The opposition leader is touring far north Queensland, where the tourism sector has been hit hard by the COVID-19 pandemic, particularly by the closure of international borders.
Mr Albanese said tourism operators have been reliant on JobKeeper support the Morrison government is adamant will end in March as planned.
The Labor leader said wage subsidies are about maintaining a relationship between an employer and their workers.
“The cost of re-establishing a business, re-establishing that relationship is far higher in the long term than it is of keeping this assistance going, keeping workers connected to their employer,” Mr Albanese told reporters in Cairns on Sunday.
“I say to the tourism industry here we are on your side. I say to the workers here we are on your side. What we need is a government in Canberra that is also on their side.”
He warned unless some action is taken, more jobs will be lost, which will reduce economic activity in far north Queensland and make it very difficult to rebuild.
Virgin Australia has also flagged thousands of additional jobs could be lost at the airline when JobKeeper goes.
Deputy Prime Minister Michael McCormack concedes it has been difficult for people in the aviation sector and the situation is not helped when state borders are closed “at the drop of a hat”.

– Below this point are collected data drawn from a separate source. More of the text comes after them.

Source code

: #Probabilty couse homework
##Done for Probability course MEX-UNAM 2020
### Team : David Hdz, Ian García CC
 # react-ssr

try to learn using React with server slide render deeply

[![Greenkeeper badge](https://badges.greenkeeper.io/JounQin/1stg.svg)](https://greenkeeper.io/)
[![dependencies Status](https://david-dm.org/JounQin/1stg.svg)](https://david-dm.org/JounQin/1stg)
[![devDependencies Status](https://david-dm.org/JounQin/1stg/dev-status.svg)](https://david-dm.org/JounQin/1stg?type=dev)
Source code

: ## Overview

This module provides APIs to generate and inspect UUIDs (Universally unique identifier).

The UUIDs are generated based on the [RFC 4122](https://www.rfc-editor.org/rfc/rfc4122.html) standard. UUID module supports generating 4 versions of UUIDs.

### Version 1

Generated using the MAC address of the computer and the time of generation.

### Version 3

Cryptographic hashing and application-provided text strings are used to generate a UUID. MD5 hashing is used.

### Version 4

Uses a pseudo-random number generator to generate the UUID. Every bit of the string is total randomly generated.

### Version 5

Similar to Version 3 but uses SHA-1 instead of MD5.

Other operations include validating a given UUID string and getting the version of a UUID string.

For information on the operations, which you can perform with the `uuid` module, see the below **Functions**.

He said the government has already provided $2.7 billion worth of targeted assistance to the aviation sector, which has been very helpful for regional communities.
“That assistance has kept people in jobs,” Mr McCormack, who is also transport minister, told Sky News’ Sunday Agenda program.
“Planes in the air means jobs on the ground.”
He said the government wants to make sure as many people as possible who work in the aviation sector have a job and will continue to do so.
“We have changed and tweaked and made sure we have had the right measures in place all right through COVID,” he said.
Asked if a targeted JobKeeper is being considered, Mr McCormack said the government continues to talk with airline chief executives.
“We’ll continue to have those conversations, we’ll continue to have the right assistance that you’d expect a good and reasonable government to do,” he said.